Persistence of virus production in long-term cultures. (A) Duplicate plates of QT6 cells were transfected with proviral constructs expressing the indicated gag alleles. At 18 h posttransfection, the Gag precursor in cell lysates was detected after a 1-h labeling period by immunoprecipitation with RSV antiserum (transient expression). Persistent expression of Gag was measured similarly after passage 6. non-inf., noninfectious CA mutant L171I, included as a negative control; untr'f, untransfected. (B) In two separate experiments, infections of QT6 cells were initiated by transfection as for panel A; then the accumulation of RT activity in the culture medium was monitored over a period of 30 or 33 days posttransfection. The large difference between the two experiments in the scale on the RT activity axis was due to differences in specific activity of the isotope and in the particle concentration factor.

FIG. 4

Biochemical properties of virus particles. (A) Envelope incorporation. Equivalent amounts of virions from culture supernatants were collected by ultracentrifugation from QT6 cells transfected with mutant or wild-type (WT) proviral plasmids. Levels of Env (SU) expression were detected by immunoblotting with anti-Env serum. untr'f, untransfected. (B) Gag processing. Virus particles from panel A were analyzed by immunoblotting with anti-RSV serum to detect processed Gag proteins CA and MA. (C) RNA genome incorporation. Virus particles were normalized for RT content, RNA was purified, serial fourfold dilutions were performed, and the RNA was applied to a slot blot apparatus, bound to nitrocellulose, and detected with a radiolabled gag riboprobe.

FIG. 5

Detection of viral DNA after infection. (A) Virus particles produced from stably expressing cell lines were normalized, concentrated, and used to infect QT6 cells. Low-molecular-weight DNA was isolated and used as a template in PCRs with primers specific for minus-strand strong-stop DNA as described in Materials and Methods. In both panels, molecular size markers were run in the right lane (ladder).
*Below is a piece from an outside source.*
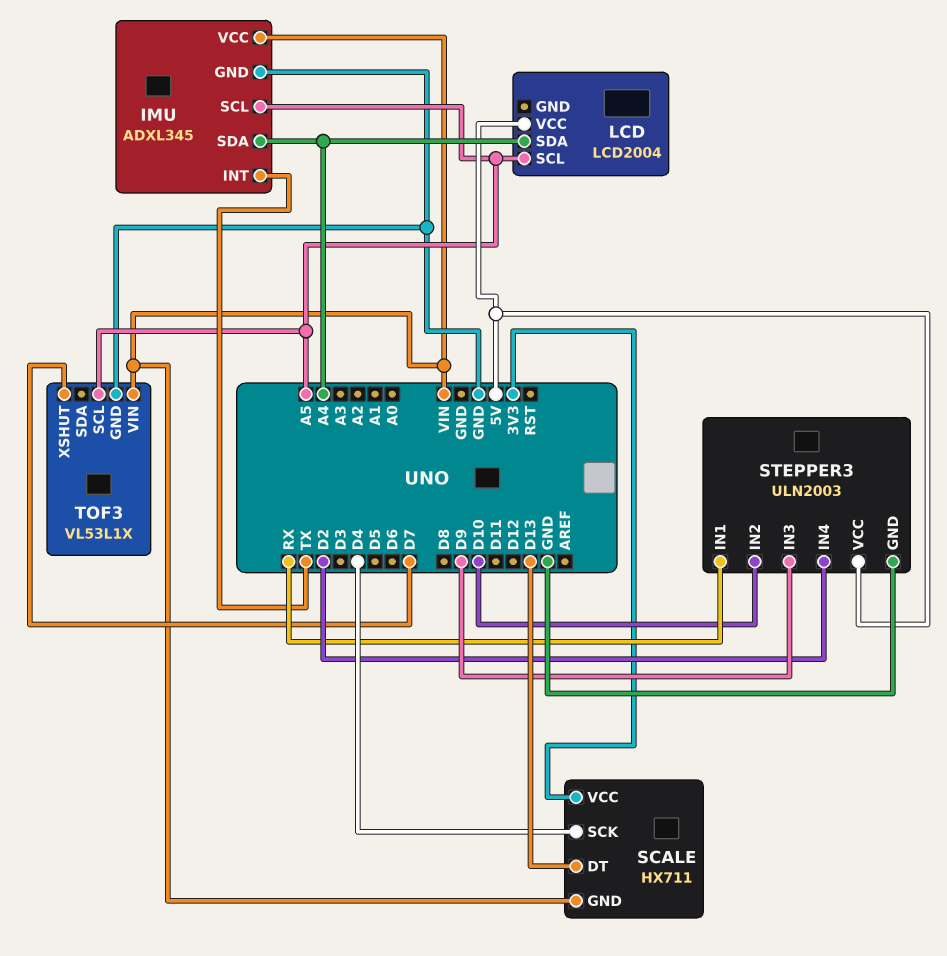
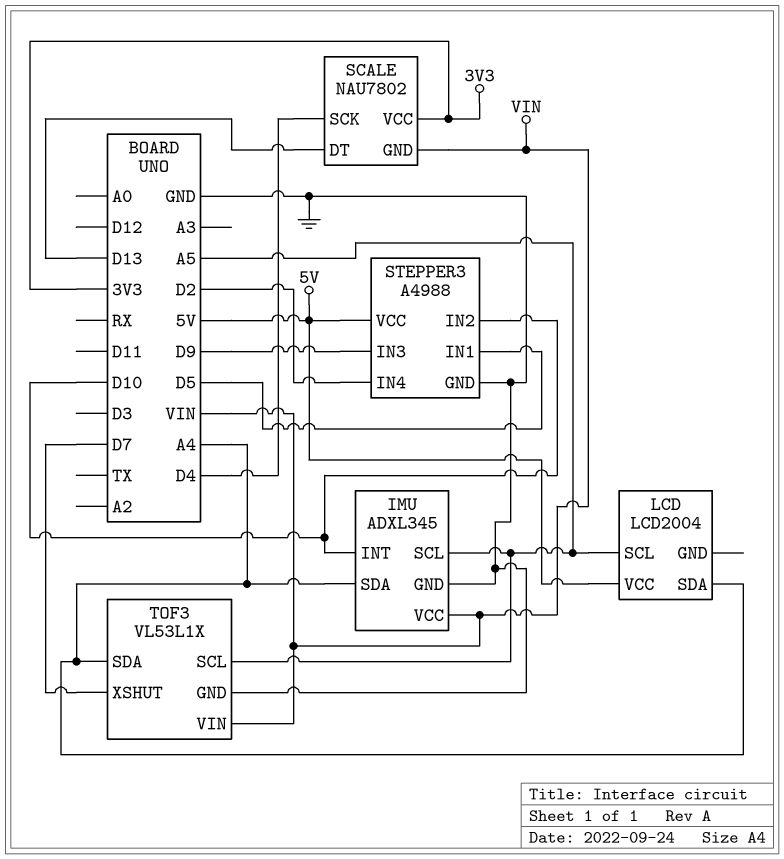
IMU pin INT: TX -> D10
SCALE: HX711 -> NAU7802
STEPPER3: ULN2003 -> A4988
STEPPER3 pin IN1: RX -> D5
TOF3 pin SDA: none -> A4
The PCR product amplified from minus-strand strong-stop DNA is predicted to be 86 bp in length with our primers. cl., clone. (B) Quantitative analysis of strong-stop DNA. Low-molecular-weight DNA isolated as described for panel A was serially diluted as indicated and amplified as described above. Virus particles used for infection were derived from independently derived cell lines (clones 1 and 2) stably expressing the myr1e genome.

FIG. 6

ERT activity. Permeabilized visions were incubated with nucleotides, and viral DNA was isolated and subjected to PCR analysis as for Fig. 5. (A) Intravirion minus-strand strong-stop DNA for particles isolated from stable cell lines. Molecular size markers were run in the right lane (ladder). (B) Serial 10-fold dilutions of ERT products to amplify sequences corresponding to minus-strand strong-stop (86-bp), first-strand switch (117-bp), and second-strand switch (300-bp) DNA products.

FIG. 7

Nondenaturing Northern blot analysis of viral RNA. Genomic RNA was isolated from virus particles produced by transient transfection of proviral plasmids (A) or from two independently arising stably producing cell lines (clones [cl.] 1 and 2) (B). The positions of dimers (D) and monomers (M) are indicated by arrows.